§ **ЧТО НУЖНО СДЕЛАТЬ**
Назовите все основания, на которых, согласно отрывку о национальной политике, были построены прежние государства.

§ **ПОКАЗАННЫЙ ОТРЫВОК**
+++
И тот, кто держится за это обособление, и тот, кто желает постепенного «исчезновения границ», одинаковым именем называют одинаковые вещи. Люди, несогласные в стремлениях и вкусах, согласны, по крайней мере, в представлении.
Но совсем иное мы видим, когда дело идет о национальной политике. Здесь вот у же скоро полвека господствует какое-то странное недоразумение в словах, какая-то удивительная лживость в самой идее!.. Везде люди говорят: «Нация, народность, национальный принцип»; везде стремятся приобрести для этой своей, для этой особой национальности больше свободы и прав; везде хотят «поднятия национального духа», интригуют, борются, восстают, ведут войны, льют кровь, приносят всякого рода жертвы или за полное государственное освобождение наций, или, по крайней мере, за больший простор этому национальному духу. И что ж выходит? Прежние государства, построенные сознательно, отчасти на праве божественном, отчасти на праве насилия (или завоевания) и отчасти только на языке и племени, – эти государства были в высшей степени национальны по независимости мысли, оригинальны по роду учреждений и обычаев, по силе даже государственного патриотизма своего. Теперь государства, служа сознательно и преднамеренно национальному началу, служат, в сущности, космополитизму. Победители и побежденные служат ему одинаково… Пруссия и Франция до последней войны по быту и духу были менее сходны, чем теперь. Освобожденные болгары были национальнее, т. е. своеобразнее «под турком», чем под своей бельгийской палатой.
+++
§ **ИЗВЛЕЧЁННЫЕ ДАННЫЕ**
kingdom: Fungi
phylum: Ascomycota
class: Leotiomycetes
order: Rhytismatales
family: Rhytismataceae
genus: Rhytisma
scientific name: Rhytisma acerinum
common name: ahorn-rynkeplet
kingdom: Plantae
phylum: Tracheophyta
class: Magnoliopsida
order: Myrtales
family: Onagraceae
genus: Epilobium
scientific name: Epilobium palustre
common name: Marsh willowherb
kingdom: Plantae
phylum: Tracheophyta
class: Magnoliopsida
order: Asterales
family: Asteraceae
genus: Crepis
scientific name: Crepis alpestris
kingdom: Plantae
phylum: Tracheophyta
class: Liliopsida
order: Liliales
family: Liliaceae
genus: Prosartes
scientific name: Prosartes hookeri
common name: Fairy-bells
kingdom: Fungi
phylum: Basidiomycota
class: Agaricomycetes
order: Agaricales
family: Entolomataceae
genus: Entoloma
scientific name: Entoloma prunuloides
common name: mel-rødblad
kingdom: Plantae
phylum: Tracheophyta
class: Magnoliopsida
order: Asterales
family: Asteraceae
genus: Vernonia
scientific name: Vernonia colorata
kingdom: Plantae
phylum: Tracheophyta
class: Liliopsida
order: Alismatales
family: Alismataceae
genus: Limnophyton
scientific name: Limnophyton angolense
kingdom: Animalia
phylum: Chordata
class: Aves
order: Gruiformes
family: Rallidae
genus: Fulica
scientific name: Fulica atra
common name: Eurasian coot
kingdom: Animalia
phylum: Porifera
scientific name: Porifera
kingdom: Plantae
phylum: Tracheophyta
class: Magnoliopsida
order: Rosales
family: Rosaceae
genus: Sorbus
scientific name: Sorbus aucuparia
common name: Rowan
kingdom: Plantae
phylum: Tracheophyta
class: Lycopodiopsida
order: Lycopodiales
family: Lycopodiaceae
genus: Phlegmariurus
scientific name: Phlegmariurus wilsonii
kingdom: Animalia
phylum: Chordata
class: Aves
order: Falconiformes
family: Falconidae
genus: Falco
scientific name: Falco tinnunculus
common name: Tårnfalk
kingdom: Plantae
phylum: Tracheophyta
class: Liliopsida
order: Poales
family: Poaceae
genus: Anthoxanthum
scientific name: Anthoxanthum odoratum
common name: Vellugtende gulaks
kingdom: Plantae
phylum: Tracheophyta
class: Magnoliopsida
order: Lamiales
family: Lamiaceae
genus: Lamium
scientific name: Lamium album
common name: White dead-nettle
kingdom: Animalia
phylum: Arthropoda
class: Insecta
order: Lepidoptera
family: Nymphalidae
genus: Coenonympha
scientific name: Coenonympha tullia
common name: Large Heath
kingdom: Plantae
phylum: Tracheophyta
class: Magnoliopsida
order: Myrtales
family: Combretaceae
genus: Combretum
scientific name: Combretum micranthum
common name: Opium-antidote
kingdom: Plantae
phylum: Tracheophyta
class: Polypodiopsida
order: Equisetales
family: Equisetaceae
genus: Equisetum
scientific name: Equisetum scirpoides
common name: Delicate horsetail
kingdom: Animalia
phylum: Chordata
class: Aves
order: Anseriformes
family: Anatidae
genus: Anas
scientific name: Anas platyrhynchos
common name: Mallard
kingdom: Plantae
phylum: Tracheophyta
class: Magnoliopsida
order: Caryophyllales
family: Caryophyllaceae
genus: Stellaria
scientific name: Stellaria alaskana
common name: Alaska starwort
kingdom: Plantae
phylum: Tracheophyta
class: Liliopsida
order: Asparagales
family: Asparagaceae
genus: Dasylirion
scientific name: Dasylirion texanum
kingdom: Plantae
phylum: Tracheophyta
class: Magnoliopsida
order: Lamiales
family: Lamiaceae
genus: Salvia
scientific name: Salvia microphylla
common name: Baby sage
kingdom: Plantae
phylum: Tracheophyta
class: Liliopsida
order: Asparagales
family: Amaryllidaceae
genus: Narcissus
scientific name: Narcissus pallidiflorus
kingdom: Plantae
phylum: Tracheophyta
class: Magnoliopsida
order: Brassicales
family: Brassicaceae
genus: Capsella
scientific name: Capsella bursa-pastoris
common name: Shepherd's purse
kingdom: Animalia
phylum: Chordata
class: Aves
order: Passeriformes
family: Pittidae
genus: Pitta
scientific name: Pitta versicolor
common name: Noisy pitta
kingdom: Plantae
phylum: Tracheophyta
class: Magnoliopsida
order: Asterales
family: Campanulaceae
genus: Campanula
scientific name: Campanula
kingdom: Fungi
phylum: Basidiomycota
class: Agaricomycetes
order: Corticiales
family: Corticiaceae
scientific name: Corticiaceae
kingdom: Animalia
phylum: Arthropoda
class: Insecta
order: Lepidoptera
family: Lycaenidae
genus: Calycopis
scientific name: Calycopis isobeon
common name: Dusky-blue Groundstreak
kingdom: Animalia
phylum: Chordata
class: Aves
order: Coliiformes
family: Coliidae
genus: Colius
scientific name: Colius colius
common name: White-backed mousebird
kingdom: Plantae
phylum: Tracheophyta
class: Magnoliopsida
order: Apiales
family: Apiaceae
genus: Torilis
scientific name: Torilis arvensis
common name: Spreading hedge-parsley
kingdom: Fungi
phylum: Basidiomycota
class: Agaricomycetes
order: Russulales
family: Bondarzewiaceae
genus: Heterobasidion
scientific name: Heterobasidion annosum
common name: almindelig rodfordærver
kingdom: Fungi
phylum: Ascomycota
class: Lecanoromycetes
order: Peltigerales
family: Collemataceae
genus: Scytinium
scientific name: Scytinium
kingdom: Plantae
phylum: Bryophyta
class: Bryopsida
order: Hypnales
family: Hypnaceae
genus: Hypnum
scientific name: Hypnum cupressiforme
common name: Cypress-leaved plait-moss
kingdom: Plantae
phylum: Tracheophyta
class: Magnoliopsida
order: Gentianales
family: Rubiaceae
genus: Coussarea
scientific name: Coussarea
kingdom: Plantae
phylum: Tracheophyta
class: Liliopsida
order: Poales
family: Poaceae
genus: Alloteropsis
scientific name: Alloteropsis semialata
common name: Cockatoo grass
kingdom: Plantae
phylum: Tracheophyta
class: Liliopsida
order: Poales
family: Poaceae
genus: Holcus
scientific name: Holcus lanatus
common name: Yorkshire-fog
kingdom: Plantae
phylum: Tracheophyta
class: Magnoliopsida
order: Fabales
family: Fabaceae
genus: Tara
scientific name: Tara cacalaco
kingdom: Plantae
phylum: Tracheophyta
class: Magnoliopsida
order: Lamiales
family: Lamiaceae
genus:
+++
§ **ОЖИДАЕМЫЙ ОТВЕТ**
Право божественное, право насилия (или завоевания), язык и племя.